There are many definitions of innovation out there, one of which I’d like to highlight is: an increase in productivity. This is true in the sense that to increase productivity, one must be able to do the same amount of work within less time. There many ways to do this, with automation being at the forefront.
Today, there are data collections systems made available to us through technology. For example, social media collects data trending topics. Google maps, waze and other software collects data on location. eCommerce websites collect data on items we buy, or even items that we frequently click on. With this information, many companies are able to have tailor-made experiences for their users, which brings in more revenue. It’s all in the data.
This is virtually impossible without automation. The trick is to automate a system that can correlate several large data sets and determine the best outcome. That is how we increase productivity. Swapping repeatable tasks at work with a computer produces faster results, therefore time is maximized by using it on more important tasks. By extension, this is one of the ways in which we can start solving social problems that affects our lives daily – such as productivity lost in time spent in traffic, productivity lost in time spent waiting in line at the bank etc.
What if we were to be more intentional about data collection? Right now, most companies collect data from average, everyday users, such as you and me, in a rather passive manner. We click, scroll, buy, input information without knowing that it’s being used in the background to optimize our interactions with these sites and applications. What if that could be mobilized by having ‘data harvesters’, for the lack of a better term, to collect data in areas that were previously hard to reach?
Let’s look at an example. City B needs more hospitals. You could have several data collectors that look at a number of metrics related to health: how many births are in city B per year? How many children get vaccines per month? How many people get surgeries per year? How many people use health insurance when they visit the hospital? There are two parts to this: stream-lining the line at the existing hospital to reduce wait times, and using the data to determine what kinds of doctors to hire and where to build the new hospitals.

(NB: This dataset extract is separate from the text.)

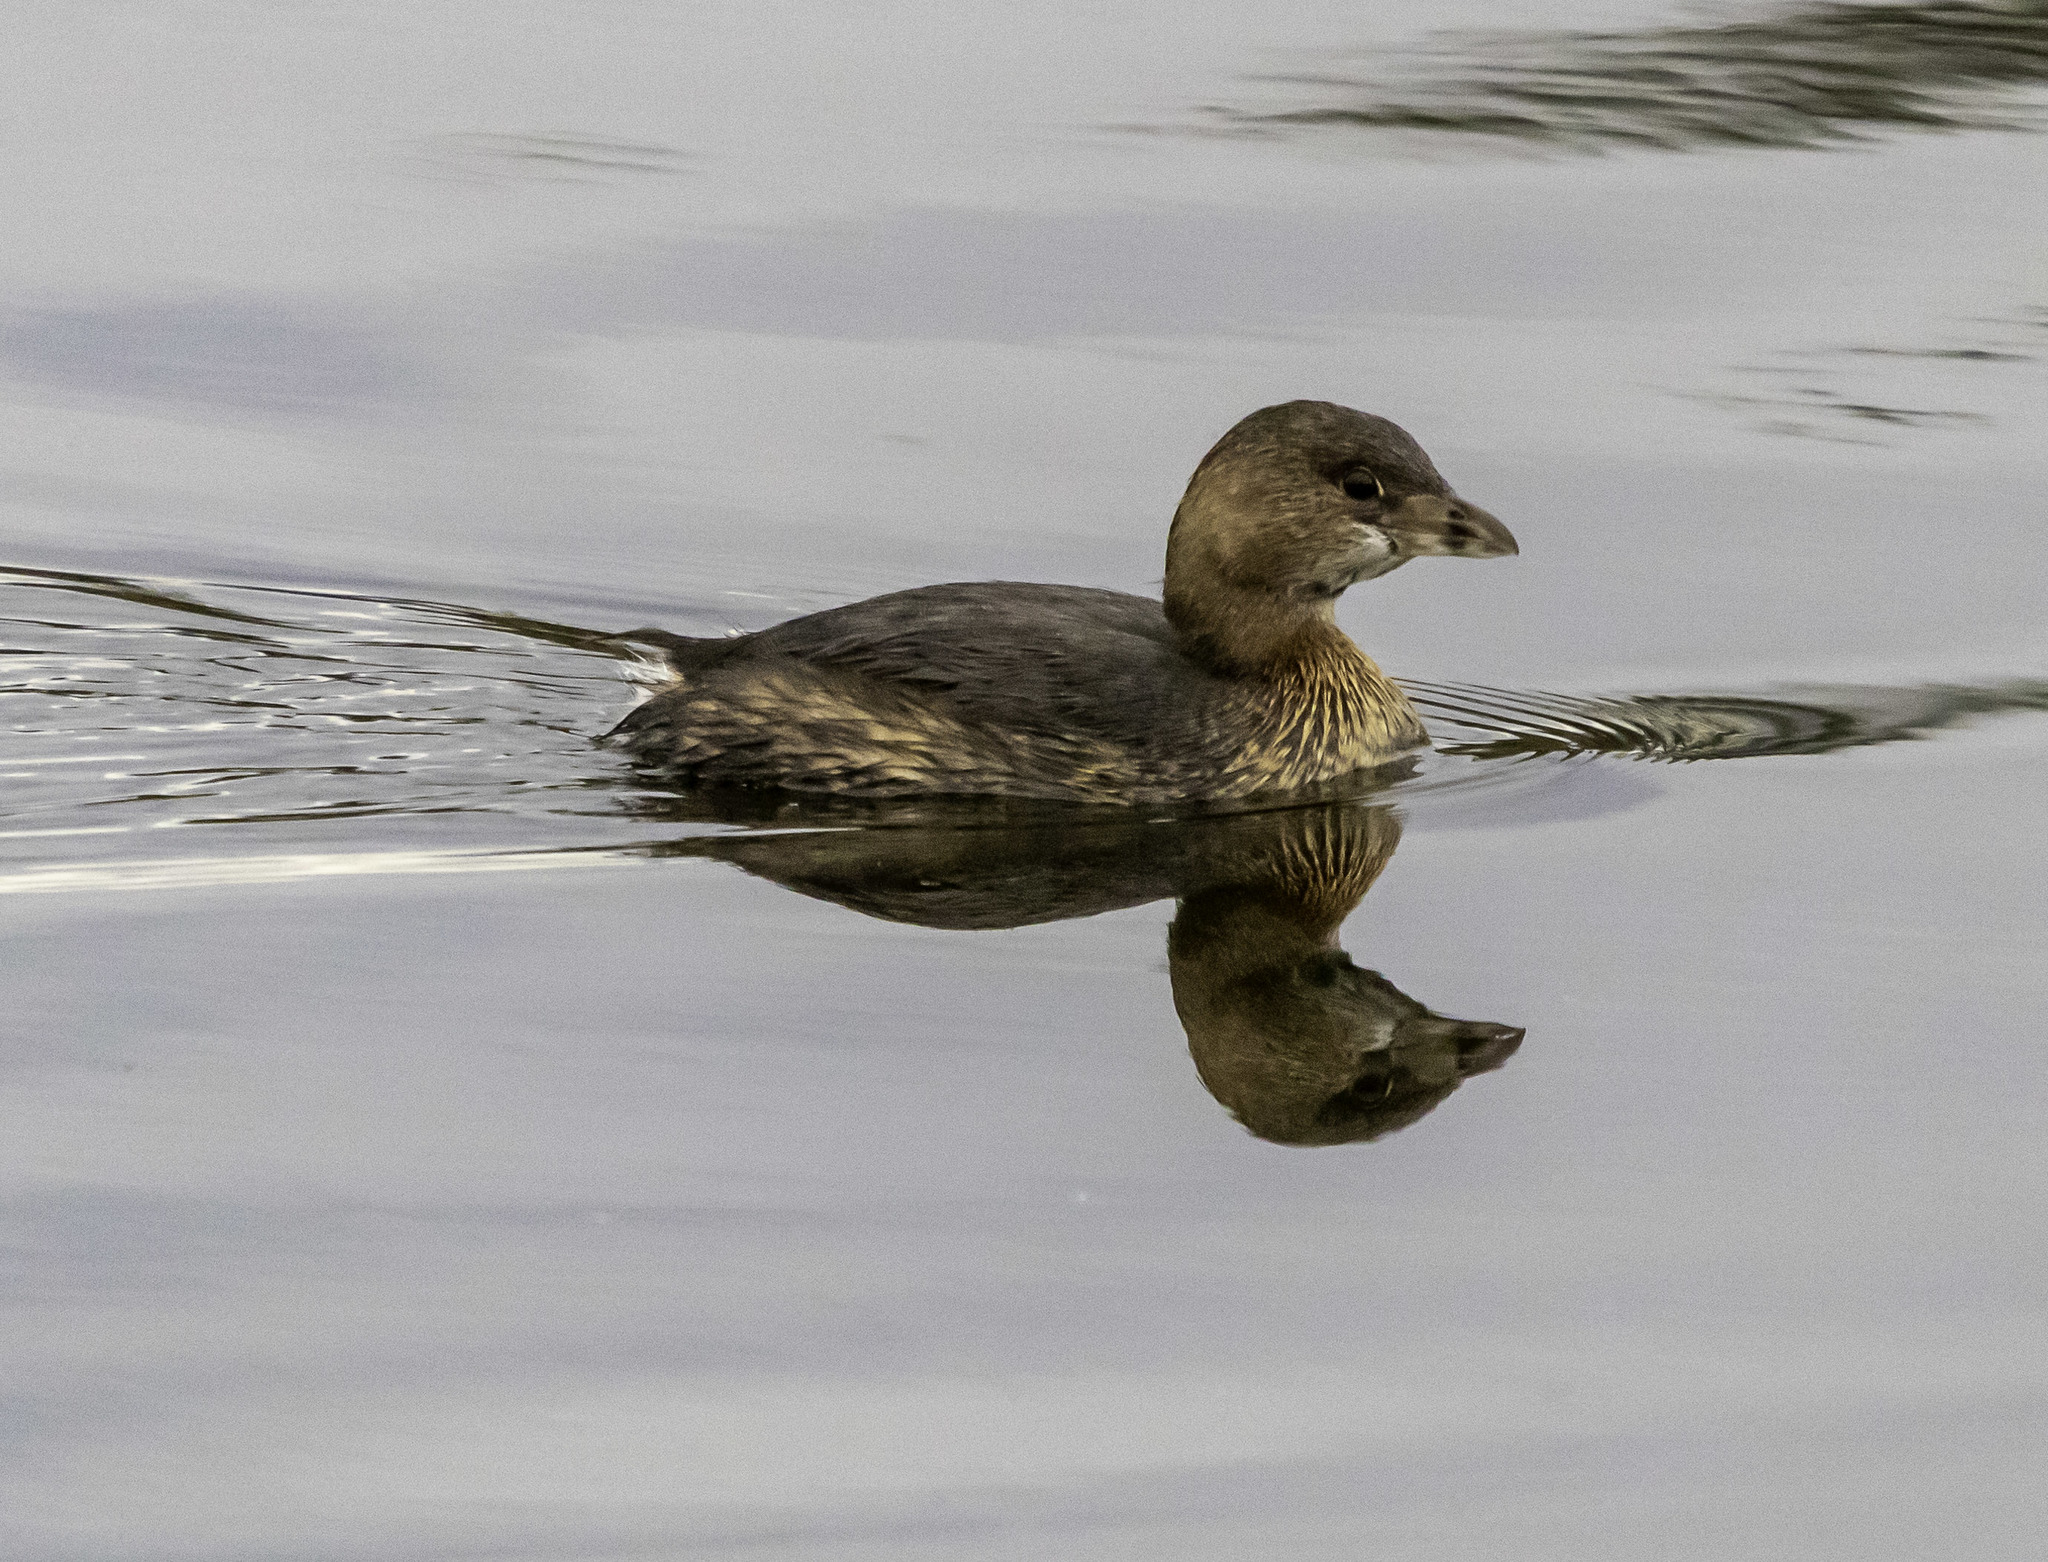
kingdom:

For the first way – what if everyone used a hospital app instead of coming in to fill out paperwork, signed up and entered their information before they arrived and essentially stream-lined the experience. No lines, as soon as they come in, their level of severity is already assessed, and potentially, a diagnosis with medication may already be prepared. For the second way – let’s say City B has more births in the North that in the South, then it makes sense to build a maternity clinic in the North, or hire more gynecologists in the North. If we could have multiple ways in which we collect this data quickly, and use technology to assimilate and assess it, it would be easier to plan and build up a community. This is one of the ways in which data drives innovation.
In conclusion, we have many data sets available to us. We can use technology to mobilize locals to collect the data, use technology to analyze the data and quickly get a result, as opposed to sifting through mounds of paperwork manually. This will enable us to solve scientific, political and social problems through innovation.